**Text provided**
[Start of Attachment]

GBIF is the largest open-access biodiversity data repository and hosts over 500 million records for Tracheophyta, a foundational group for terrestrial ecosystems and a key focus in ecological, biogeographic, and evolutionary research. However, despite its immense value, GBIF often inherits taxonomic inaccuracies, spatial biases, and incomplete records from source data, primarily due to historical inconsistencies in specimen collection, unresolved synonymy, and uneven sampling efforts. These limitations can undermine the reliability of downstream analyses, and such issues can distort plant richness estimates and ultimately compromise the accuracy of biodiversity analyses and related scientific studies.

[End of Attachment]

**Entries shown**

[Start of Attachment]

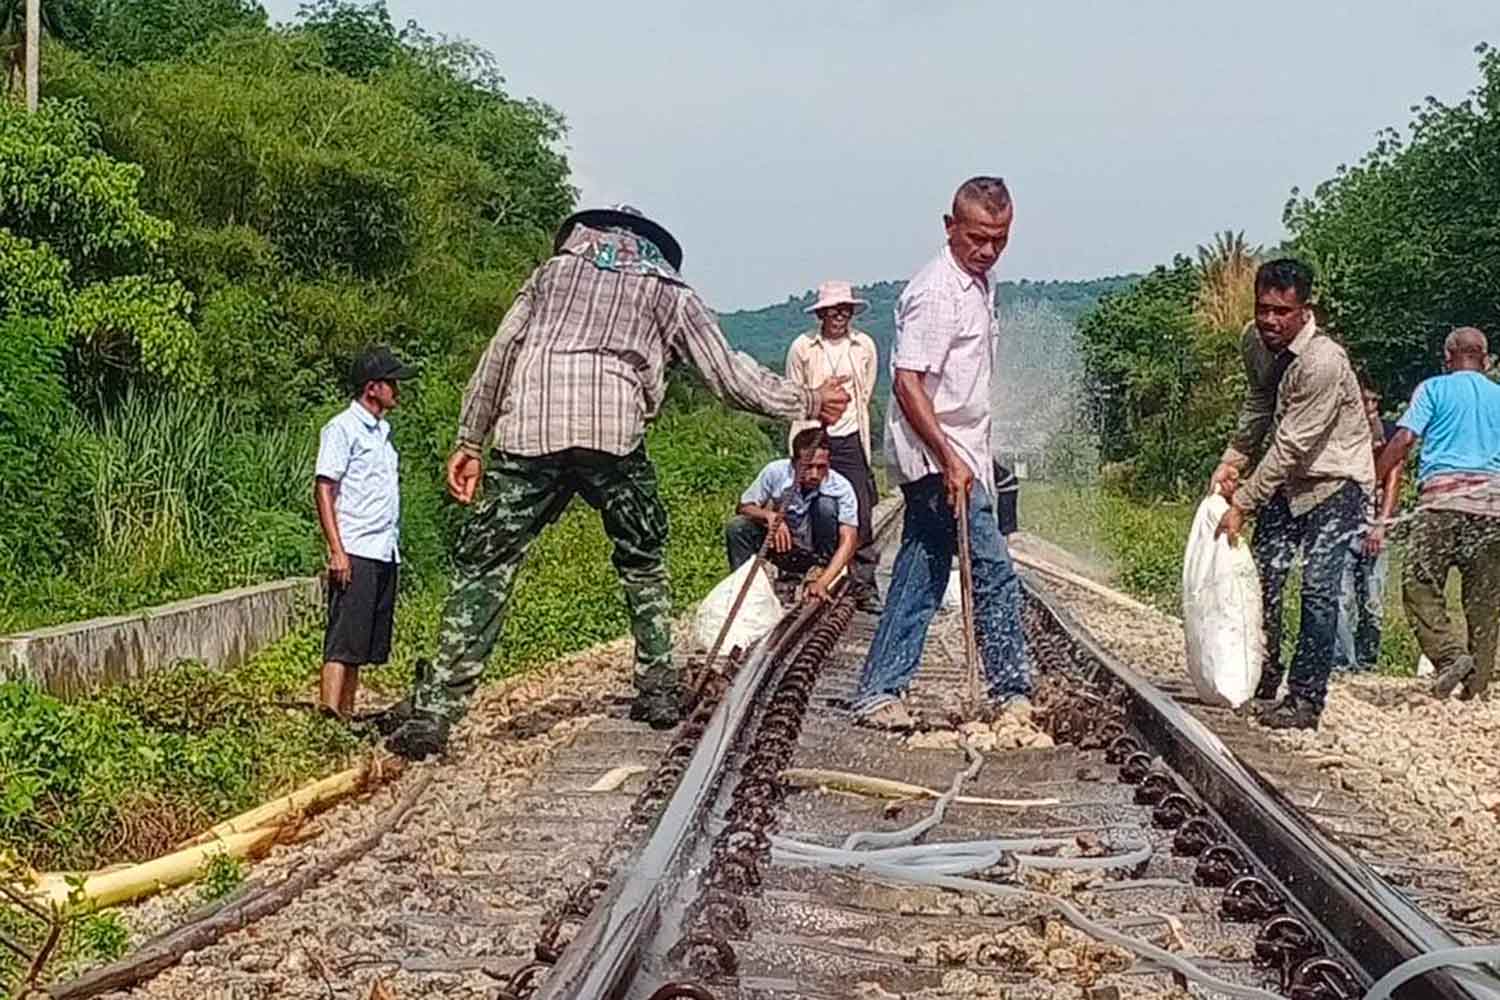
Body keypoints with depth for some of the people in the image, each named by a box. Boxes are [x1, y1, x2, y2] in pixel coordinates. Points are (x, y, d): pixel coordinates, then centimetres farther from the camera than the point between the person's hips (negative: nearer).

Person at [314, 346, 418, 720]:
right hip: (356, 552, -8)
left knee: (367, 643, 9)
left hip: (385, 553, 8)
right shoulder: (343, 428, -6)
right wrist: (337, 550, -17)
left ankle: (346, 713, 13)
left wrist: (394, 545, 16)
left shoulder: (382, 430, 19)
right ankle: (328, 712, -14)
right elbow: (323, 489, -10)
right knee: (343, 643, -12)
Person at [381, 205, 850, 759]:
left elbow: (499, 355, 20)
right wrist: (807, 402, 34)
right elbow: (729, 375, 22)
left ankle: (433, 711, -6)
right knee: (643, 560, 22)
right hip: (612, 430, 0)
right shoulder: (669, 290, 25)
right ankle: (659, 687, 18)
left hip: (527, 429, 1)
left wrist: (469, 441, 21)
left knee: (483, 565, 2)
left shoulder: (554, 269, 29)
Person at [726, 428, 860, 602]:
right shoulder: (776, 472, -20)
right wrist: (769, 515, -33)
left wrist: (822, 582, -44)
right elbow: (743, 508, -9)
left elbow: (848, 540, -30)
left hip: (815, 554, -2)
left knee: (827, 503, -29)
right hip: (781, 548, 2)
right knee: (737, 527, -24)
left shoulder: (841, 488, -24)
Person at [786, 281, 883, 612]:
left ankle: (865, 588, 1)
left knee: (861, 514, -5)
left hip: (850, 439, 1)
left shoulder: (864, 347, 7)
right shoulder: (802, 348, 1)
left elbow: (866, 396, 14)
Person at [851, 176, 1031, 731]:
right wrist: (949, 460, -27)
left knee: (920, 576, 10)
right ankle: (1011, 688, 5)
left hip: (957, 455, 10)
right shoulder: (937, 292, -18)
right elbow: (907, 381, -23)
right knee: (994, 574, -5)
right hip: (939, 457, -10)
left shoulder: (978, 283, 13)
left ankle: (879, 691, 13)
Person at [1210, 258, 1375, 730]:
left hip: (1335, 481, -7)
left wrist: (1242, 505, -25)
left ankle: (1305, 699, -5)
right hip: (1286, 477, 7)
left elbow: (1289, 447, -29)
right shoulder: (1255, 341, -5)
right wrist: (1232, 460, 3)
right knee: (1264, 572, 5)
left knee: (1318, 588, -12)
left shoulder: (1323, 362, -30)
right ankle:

[End of Attachment]

**Tasks to perform**
1. Decide whether each statement agrees with the passage on GBIF: (a) GBIF holds more than 500 million records for Tracheophyta; (b) GBIF corrects the taxonomic inaccuracies found in its source data; (c) the problems described can distort estimates of plant richness. Answer yes or no for each, and quote the deciding words.
2. Reproduce the passage on GBIF from "GBIF is the" to "related scientific studies.".
The material plays no part in this work.

**Solutions in order**
1.
(a) Yes: "hosts over 500 million records for Tracheophyta"
(b) No: "GBIF often inherits taxonomic inaccuracies, spatial biases, and incomplete records from source data"
(c) Yes: "such issues can distort plant richness estimates"

2.
GBIF is the largest open-access biodiversity data repository and hosts over 500 million records for Tracheophyta, a foundational group for terrestrial ecosystems and a key focus in ecological, biogeographic, and evolutionary research. However, despite its immense value, GBIF often inherits taxonomic inaccuracies, spatial biases, and incomplete records from source data, primarily due to historical inconsistencies in specimen collection, unresolved synonymy, and uneven sampling efforts. These limitations can undermine the reliability of downstream analyses, and such issues can distort plant richness estimates and ultimately compromise the accuracy of biodiversity analyses and related scientific studies.